As I continued the investigation, I began sharing what I had found in Slack, on our SRE channel and Web developer channel. I looked for recent changes that might be causing trouble, but nothing stood out. I noticed that some of the health check failures aligned with some increased request rate, so began looking for evidence of resource exhaustion.
In previous cases, I had seen uWSGI run out of spare workers and start growing the listen queue. To troubleshoot this kind of issue, we had the uWSGI stats server enabled, and can use uwsgitop. Instead of seeing all workers busy serving requests, I saw something different. On this server, worker 1 was serving all requests while the others served no requests.
It’s quite common for the uwsgi workers to serve an unequal number of requests, but one or two workers serving all requests was not normal. To be sure, I used ab to send a larger number of concurrent requests, and they were still served by worker 1 while the others remained idle, and the listen queue grew.
We also have the python tracebacker feature enabled on uWSGI. When enabled, and a request is killed by the harikiri timeout, a python traceback is printed to the log. However, a socket is also available to request a traceback on demand. This feature is useful when troubleshooting requests that take too long and use up all available workers.
In this case, I wanted to see why these workers were not serving any requests. However, the traceback socket for workers that had served no requests would not accept connections. These workers appear to have some startup issue, and never reach a working state.

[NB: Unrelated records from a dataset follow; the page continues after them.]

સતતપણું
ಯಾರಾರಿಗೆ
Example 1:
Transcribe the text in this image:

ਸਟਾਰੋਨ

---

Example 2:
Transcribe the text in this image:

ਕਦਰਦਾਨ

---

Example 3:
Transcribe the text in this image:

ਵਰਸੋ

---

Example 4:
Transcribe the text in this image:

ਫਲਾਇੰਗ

$ sudo uwsgi --connect-and-read /tmp/tbsocket3
uwsgi_connect(): Connection refused [core/uwsgi.c line 4529]
Cause: uWSGI workers were in a non-functioning state
I’ve seen similar issues before, with some of our celery workers. In previous cases, it was a python library with c bindings that were not fork-safe. With the new focus, I again shared my findings with the broader team, and checked for recent changes that could cause this issue. However, I didn’t find a specific change.

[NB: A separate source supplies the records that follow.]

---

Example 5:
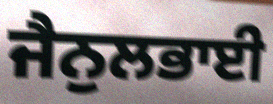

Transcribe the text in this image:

ਜੈਨੁਲਭਾਈ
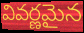
వివర్ణమైన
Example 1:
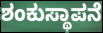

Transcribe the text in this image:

ಶಂಕುಸ್ಥಾಪನೆ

I began looking for bug reports and discussions of other similar issues. I found some discussions that suggest libraries that use multithreading at the time of the worker prefork can cause issues, and sometimes the python standard library logging can cause these issues.
I realized that I can’t be sure it was one specific change, or be sure of when exactly the problem was introduced. Meanwhile, I have a degraded service. While it would be nice to solve it the right way, by working with the development team to identify the root cause and rework the startup of our application to ensure it survives the fork, we may not be able to do that quickly.
Solution: Use uWSGI lazy-apps
uWSGI has a large number of settings, some of them are even well documented. Lazy-apps is easy to understand though. Without lazy-apps, the application is loaded, and then forked to create the worker processes. With lazy-apps, the workers fork, and then load the application. If the issue is with multithreading at the time of a fork, then enabling this setting will avoid the issue.
Lazy-apps does have some disadvantages. Startup time can increase, since each worker must init the application at the same time, rather than just once. Base memory usage can increase, since it is no longer loaded by the parent before forking.
Before doing a full rollout, we did want to confirm that it would work. I identified a metric in prometheus to watch, the number of requests served by each worker on each server. This is the same metric I identified in uwsgitop earlier. We could look for workers that have served 0 requests. We assigned a portion of our servers to use lazy-apps, and we would monitor the state of those servers vs the others that had the old config.
This issue generally appears after a restart, so most often this would occur after a deployment. After a couple deployments, it appears that servers with lazy-apps no longer experience this issue.